Trylogia Sama Raimiego dostarczyła fanom Spider-Mana wiele radości. Jednak trzecia odsłona pozostała tą najchłodniej przyjętą częścią. Może na odbiór wpłynęły wygórowane oczekiwania, może świadomość, że reżyser rozumie swojego bohatera i znalazł sposób ma pokazanie tego na ekranie. Zespół odpowiadający za film przeliczył się jednak ze swoimi szacunkami. Widowisko dostało aż trzech antagonistów, ale chęć do zniszczenia Człowieka-Pająka nie wystarczyła im do stworzenia udanych złoczyńców. "Spider-Man 3" został zapamiętany przede wszystkim dzięki memom. Tańczący Tobey Maguire podbił Internet, ale nie sprawił, że produkcja została uznana przez wszystkich za widowisko tworzone z półuśmiechem. Lekki ton i komediowe elementy w oczach niektórych spisały film na straty. Współcześnie jest to poczytywane raczej jako zaleta.
Po latach jest jasne, że data premiery drugiego "Terminatora" była dniem sądu dla całej serii. Nawet jeśli James Cameron angażował się jako producent w jedną z kolejnych odsłon, nigdy nie dotarła ona do poziomu pierwszych filmów cyklu.
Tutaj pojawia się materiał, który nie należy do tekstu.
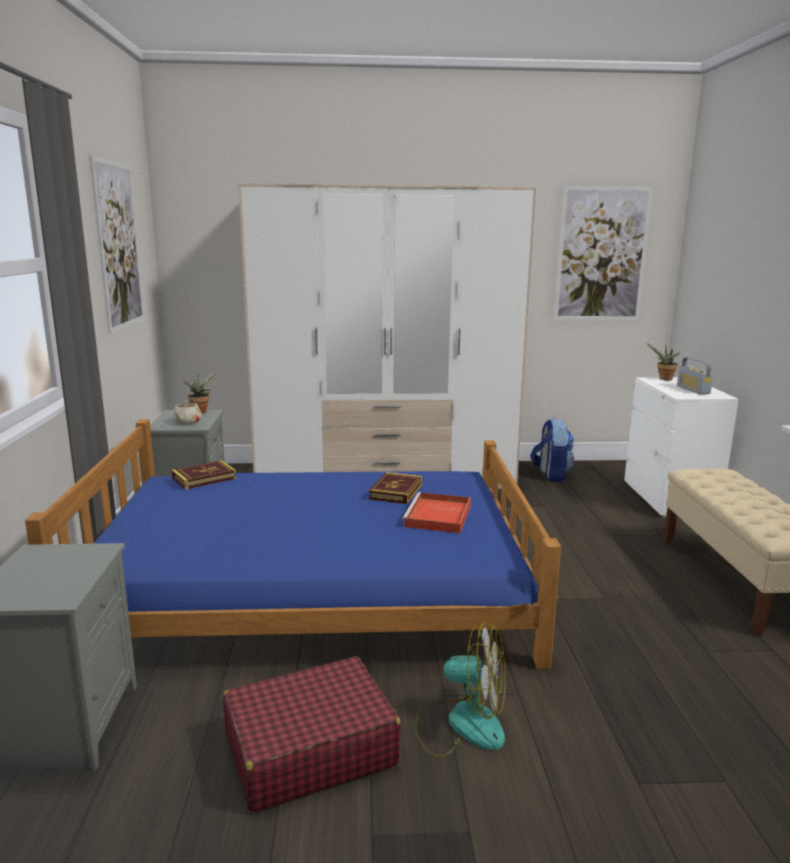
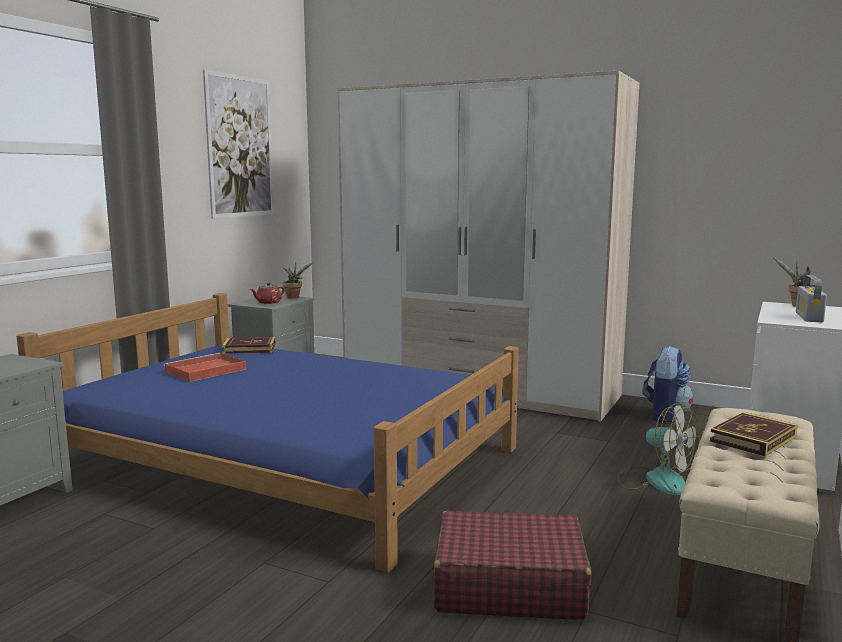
camera: 30 degrees right, 5 degrees down
(187, 422) = (268, 302): beige teapot -> red teapot
(309, 749) = (112, 564): red suitcase -> red suitcase (508, 585)
(396, 491) = (380, 380): book -> book (753, 439)
(438, 516) = (379, 403): red tray -> red tray (204, 371)
(461, 724) = (244, 586): fan -> fan (655, 480)
(601, 254) = (752, 152): picture -> none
Przychylnym (ale przymrużonym) okiem część widzów patrzy jeszcze na część trzecią w reżyserii Jonathana Mostowa. "Bunt maszyn" rozpoczyna się dekadę po "T2", gdy Johna Connora ponownie dotyka niebezpieczeństwo. Kolejny, jeszcze bardziej zaawansowany robot z przyszłości zostaje wysłany do czasów współczesnych, aby unieszkodliwić przyszłego przywódcę ruchu oporu. Do pomocy rusza jednak jego stary znajomy, zaprawiony w bojach T-800. Znana formuła zyskała swoich fanów, ale przeciwnicy wytykali jej odtwórczość. Sam reżyser przyznał, że spodziewał się takiego odbioru i porównał swój film do widowiska "Zaginiony Świat: Jurassic Park". W obu przypadkach poprzednicy byli dziełami epokowymi, niemożliwymi do pokonania przez nowe twory.
Kiedy powstaje kontynuacja popularnego filmu, pierwszym pytaniem od publiczności jest zwykle: "a po co?". Wątpliwości wydają się zasadne, gdy seria dostała już perfekcyjne zakończenie. "Toy Story" domknęło już trylogię, wieńcząc opowieść najlepszym filmem cyklu. Minęła prawie dekada, a na ekranach dzieci i dorośli z całego świata ponownie przeżywały przygodę z Chudym i Buzzem w rolach głównych. Abstrahując od skądinąd dobrej formy twórców ze studia Pixar, epilog w postaci części czwartej musiał być ciosem w miękkie podbrzusze kawałka grupy, która dorastała z poprzednimi, nowatorskimi animacjami. Kurz opadł, Disney policzył zarobione miliony i już przygotowuje część piątą. A po uroczym zakończeniu "Toy Story 4" zadawane za każdym razem pytanie znowu staje się aktualne.